For the dragoons at Monfaubert there are eight targets, eight dove-grey dreams as splendid as myths, each with its own great wings, a span of fourteen metres secured by wires finer than the guys of the finest sailing boats, forty square metres of aerofoil, a stream-lined fuselage made of canvas and light wooden struts, a stubby vertical mast between the engine and the pilot, a complex system of cables supporting wings (conceived and designed by observing the flight of a zanonia seed) with a span of fourteen centimetres, a perfectly rounded leading edge and a gracefully flowing trailing edge.

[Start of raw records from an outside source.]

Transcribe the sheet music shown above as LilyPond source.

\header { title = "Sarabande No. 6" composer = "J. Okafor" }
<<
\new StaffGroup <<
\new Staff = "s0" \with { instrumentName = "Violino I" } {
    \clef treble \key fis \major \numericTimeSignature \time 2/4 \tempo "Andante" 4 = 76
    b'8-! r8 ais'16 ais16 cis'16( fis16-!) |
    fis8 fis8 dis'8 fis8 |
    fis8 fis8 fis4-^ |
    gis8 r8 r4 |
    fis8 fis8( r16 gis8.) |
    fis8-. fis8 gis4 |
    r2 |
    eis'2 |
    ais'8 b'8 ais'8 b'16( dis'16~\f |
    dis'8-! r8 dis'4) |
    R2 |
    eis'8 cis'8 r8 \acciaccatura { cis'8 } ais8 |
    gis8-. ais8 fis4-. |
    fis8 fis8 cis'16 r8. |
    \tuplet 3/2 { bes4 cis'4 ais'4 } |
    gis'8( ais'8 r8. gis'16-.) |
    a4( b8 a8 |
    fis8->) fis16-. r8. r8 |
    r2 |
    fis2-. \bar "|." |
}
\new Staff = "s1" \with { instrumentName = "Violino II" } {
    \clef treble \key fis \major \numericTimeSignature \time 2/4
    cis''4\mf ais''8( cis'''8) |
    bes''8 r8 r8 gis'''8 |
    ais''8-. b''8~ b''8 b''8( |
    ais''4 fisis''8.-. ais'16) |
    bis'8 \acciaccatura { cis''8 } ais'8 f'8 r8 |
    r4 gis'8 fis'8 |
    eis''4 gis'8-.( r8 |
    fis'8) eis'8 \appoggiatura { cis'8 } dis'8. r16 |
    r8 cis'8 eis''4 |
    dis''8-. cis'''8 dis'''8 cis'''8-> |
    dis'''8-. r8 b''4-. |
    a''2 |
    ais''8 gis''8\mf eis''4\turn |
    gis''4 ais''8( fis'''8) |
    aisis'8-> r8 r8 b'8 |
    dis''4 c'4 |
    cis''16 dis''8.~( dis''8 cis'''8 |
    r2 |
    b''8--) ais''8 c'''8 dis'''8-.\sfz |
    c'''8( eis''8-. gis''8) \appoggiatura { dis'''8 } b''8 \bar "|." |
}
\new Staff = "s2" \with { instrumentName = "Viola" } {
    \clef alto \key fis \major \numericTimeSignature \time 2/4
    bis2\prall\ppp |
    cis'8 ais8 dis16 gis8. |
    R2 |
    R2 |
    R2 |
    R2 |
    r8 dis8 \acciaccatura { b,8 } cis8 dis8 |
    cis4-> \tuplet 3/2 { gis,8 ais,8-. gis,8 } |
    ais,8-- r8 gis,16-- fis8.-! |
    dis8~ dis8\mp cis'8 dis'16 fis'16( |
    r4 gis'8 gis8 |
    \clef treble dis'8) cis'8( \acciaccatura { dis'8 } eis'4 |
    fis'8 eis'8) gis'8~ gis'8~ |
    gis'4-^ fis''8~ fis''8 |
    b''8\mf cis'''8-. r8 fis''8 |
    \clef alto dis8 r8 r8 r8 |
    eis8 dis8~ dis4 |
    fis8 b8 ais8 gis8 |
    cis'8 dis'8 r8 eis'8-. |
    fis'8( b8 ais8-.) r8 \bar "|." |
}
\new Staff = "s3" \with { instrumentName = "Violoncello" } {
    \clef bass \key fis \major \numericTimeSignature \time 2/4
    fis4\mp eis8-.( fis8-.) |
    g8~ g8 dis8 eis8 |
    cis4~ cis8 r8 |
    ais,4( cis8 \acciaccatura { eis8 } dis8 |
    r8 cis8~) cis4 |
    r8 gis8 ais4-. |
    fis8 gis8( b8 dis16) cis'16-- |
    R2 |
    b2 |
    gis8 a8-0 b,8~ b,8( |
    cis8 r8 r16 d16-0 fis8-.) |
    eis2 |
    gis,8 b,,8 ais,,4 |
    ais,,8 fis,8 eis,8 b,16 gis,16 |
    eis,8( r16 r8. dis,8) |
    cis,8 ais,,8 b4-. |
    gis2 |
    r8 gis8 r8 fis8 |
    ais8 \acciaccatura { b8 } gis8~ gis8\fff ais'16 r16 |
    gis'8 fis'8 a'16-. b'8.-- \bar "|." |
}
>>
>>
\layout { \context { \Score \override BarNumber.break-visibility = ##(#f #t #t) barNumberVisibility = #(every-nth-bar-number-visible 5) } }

Igor Etrich, a first-rate engineer, multiplied the proportions of the outer shell by a hundred, added a pigeon-tail rear-end together with a six-cylinder in-line Mercedes engine, 120 horse-power, sweet dove-grey chargers, the century’s new weapon of the skies, the Taube, one of them dropped two small bombs on Paris on 13 August.

The cavalrymen charge these new replacements on behalf of all the cavalries in the whole wide world, aircraft, airplanes, also known as aeroplanes, ’planes, the monoplanes Hans looks after, though in civilian life he is a naval engineer, novelist and dreamer, the army had turned him into a private in the infantry but quickly reassigned him as chief air mechanic in the first days of the war when the skies are still relatively free, pilots climb to almost 2,000 metres singing a snatch of song behind their propellers and return to base with bullet holes in their wings and a few snippets of information about the enemy, they smell of hot oil, their faces and hands are as oily as their engines but they wear fleece jackets costing a thousand marks a throw, are billeted in a château, drink champagne as they discreetly compare genealogical notes.

Up there, the war is almost clean, some opponents are still at the stage of saluting each other, they don’t use parachutes, the dream of Icarus runs through their veins.